Collected data
# # #

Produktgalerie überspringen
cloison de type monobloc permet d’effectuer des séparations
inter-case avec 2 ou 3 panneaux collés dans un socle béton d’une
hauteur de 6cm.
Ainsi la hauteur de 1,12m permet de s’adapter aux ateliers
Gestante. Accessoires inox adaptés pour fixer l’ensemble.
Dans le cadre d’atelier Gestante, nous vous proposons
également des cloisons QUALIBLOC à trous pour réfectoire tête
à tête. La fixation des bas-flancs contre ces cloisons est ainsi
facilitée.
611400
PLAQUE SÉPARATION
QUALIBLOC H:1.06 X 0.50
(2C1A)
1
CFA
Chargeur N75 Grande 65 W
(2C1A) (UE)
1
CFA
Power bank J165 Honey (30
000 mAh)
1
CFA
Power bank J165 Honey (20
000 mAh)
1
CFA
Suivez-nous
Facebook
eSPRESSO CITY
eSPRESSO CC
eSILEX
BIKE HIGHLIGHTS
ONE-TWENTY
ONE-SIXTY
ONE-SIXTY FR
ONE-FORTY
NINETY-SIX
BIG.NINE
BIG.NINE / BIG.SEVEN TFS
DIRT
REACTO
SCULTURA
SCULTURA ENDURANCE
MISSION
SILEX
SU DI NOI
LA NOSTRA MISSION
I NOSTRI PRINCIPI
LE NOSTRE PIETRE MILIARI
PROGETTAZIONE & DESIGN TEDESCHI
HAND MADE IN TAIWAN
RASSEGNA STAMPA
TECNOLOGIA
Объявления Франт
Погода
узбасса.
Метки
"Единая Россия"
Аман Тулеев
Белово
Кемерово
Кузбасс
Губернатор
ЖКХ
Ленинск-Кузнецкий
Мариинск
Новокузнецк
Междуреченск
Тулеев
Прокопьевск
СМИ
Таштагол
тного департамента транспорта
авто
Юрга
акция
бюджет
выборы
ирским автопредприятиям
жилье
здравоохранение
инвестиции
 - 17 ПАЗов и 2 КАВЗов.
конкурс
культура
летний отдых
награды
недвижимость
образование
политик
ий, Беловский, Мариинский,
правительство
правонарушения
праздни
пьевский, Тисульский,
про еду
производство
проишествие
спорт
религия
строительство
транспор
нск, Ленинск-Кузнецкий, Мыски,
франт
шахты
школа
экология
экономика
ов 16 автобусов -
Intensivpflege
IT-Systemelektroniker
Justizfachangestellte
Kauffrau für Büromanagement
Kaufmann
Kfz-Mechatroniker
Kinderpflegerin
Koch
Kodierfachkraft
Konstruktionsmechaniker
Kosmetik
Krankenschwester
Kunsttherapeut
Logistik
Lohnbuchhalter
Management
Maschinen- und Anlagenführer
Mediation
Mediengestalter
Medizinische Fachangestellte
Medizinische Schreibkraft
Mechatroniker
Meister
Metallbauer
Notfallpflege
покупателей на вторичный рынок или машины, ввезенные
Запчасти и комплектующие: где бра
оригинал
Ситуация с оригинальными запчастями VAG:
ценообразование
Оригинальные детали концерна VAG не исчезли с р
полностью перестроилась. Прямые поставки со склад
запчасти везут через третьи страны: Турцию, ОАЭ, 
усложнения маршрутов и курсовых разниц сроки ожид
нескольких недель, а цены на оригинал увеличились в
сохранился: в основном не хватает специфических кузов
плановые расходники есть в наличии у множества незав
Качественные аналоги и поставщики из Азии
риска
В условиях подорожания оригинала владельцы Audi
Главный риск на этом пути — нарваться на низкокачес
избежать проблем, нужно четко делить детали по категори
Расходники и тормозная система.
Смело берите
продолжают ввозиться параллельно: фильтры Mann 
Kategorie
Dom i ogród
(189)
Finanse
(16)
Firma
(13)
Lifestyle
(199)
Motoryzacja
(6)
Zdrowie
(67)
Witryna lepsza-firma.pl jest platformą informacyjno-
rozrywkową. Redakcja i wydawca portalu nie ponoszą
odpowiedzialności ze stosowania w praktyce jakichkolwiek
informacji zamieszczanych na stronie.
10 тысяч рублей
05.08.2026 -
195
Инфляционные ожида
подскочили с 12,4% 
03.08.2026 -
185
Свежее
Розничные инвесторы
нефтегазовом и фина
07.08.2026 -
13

# # #

• Work instructions: From the first line to the last, retype the records exactly.

• Written response:
Produktgalerie überspringen
cloison de type monobloc permet d’effectuer des séparations
inter-case avec 2 ou 3 panneaux collés dans un socle béton d’une
hauteur de 6cm.
Ainsi la hauteur de 1,12m permet de s’adapter aux ateliers
Gestante. Accessoires inox adaptés pour fixer l’ensemble.
Dans le cadre d’atelier Gestante, nous vous proposons
également des cloisons QUALIBLOC à trous pour réfectoire tête
à tête. La fixation des bas-flancs contre ces cloisons est ainsi
facilitée.
611400
PLAQUE SÉPARATION
QUALIBLOC H:1.06 X 0.50
(2C1A)
1
CFA
Chargeur N75 Grande 65 W
(2C1A) (UE)
1
CFA
Power bank J165 Honey (30
000 mAh)
1
CFA
Power bank J165 Honey (20
000 mAh)
1
CFA
Suivez-nous
Facebook
eSPRESSO CITY
eSPRESSO CC
eSILEX
BIKE HIGHLIGHTS
ONE-TWENTY
ONE-SIXTY
ONE-SIXTY FR
ONE-FORTY
NINETY-SIX
BIG.NINE
BIG.NINE / BIG.SEVEN TFS
DIRT
REACTO
SCULTURA
SCULTURA ENDURANCE
MISSION
SILEX
SU DI NOI
LA NOSTRA MISSION
I NOSTRI PRINCIPI
LE NOSTRE PIETRE MILIARI
PROGETTAZIONE & DESIGN TEDESCHI
HAND MADE IN TAIWAN
RASSEGNA STAMPA
TECNOLOGIA
Объявления Франт
Погода
узбасса.
Метки
"Единая Россия"
Аман Тулеев
Белово
Кемерово
Кузбасс
Губернатор
ЖКХ
Ленинск-Кузнецкий
Мариинск
Новокузнецк
Междуреченск
Тулеев
Прокопьевск
СМИ
Таштагол
тного департамента транспорта
авто
Юрга
акция
бюджет
выборы
ирским автопредприятиям
жилье
здравоохранение
инвестиции
 - 17 ПАЗов и 2 КАВЗов.
конкурс
культура
летний отдых
награды
недвижимость
образование
политик
ий, Беловский, Мариинский,
правительство
правонарушения
праздни
пьевский, Тисульский,
про еду
производство
проишествие
спорт
религия
строительство
транспор
нск, Ленинск-Кузнецкий, Мыски,
франт
шахты
школа
экология
экономика
ов 16 автобусов -
Intensivpflege
IT-Systemelektroniker
Justizfachangestellte
Kauffrau für Büromanagement
Kaufmann
Kfz-Mechatroniker
Kinderpflegerin
Koch
Kodierfachkraft
Konstruktionsmechaniker
Kosmetik
Krankenschwester
Kunsttherapeut
Logistik
Lohnbuchhalter
Management
Maschinen- und Anlagenführer
Mediation
Mediengestalter
Medizinische Fachangestellte
Medizinische Schreibkraft
Mechatroniker
Meister
Metallbauer
Notfallpflege
покупателей на вторичный рынок или машины, ввезенные
Запчасти и комплектующие: где бра
оригинал
Ситуация с оригинальными запчастями VAG:
ценообразование
Оригинальные детали концерна VAG не исчезли с р
полностью перестроилась. Прямые поставки со склад
запчасти везут через третьи страны: Турцию, ОАЭ, 
усложнения маршрутов и курсовых разниц сроки ожид
нескольких недель, а цены на оригинал увеличились в
сохранился: в основном не хватает специфических кузов
плановые расходники есть в наличии у множества незав
Качественные аналоги и поставщики из Азии
риска
В условиях подорожания оригинала владельцы Audi
Главный риск на этом пути — нарваться на низкокачес
избежать проблем, нужно четко делить детали по категори
Расходники и тормозная система.
Смело берите
продолжают ввозиться параллельно: фильтры Mann 
Kategorie
Dom i ogród
(189)
Finanse
(16)
Firma
(13)
Lifestyle
(199)
Motoryzacja
(6)
Zdrowie
(67)
Witryna lepsza-firma.pl jest platformą informacyjno-
rozrywkową. Redakcja i wydawca portalu nie ponoszą
odpowiedzialności ze stosowania w praktyce jakichkolwiek
informacji zamieszczanych na stronie.
10 тысяч рублей
05.08.2026 -
195
Инфляционные ожида
подскочили с 12,4% 
03.08.2026 -
185
Свежее
Розничные инвесторы
нефтегазовом и фина
07.08.2026 -
13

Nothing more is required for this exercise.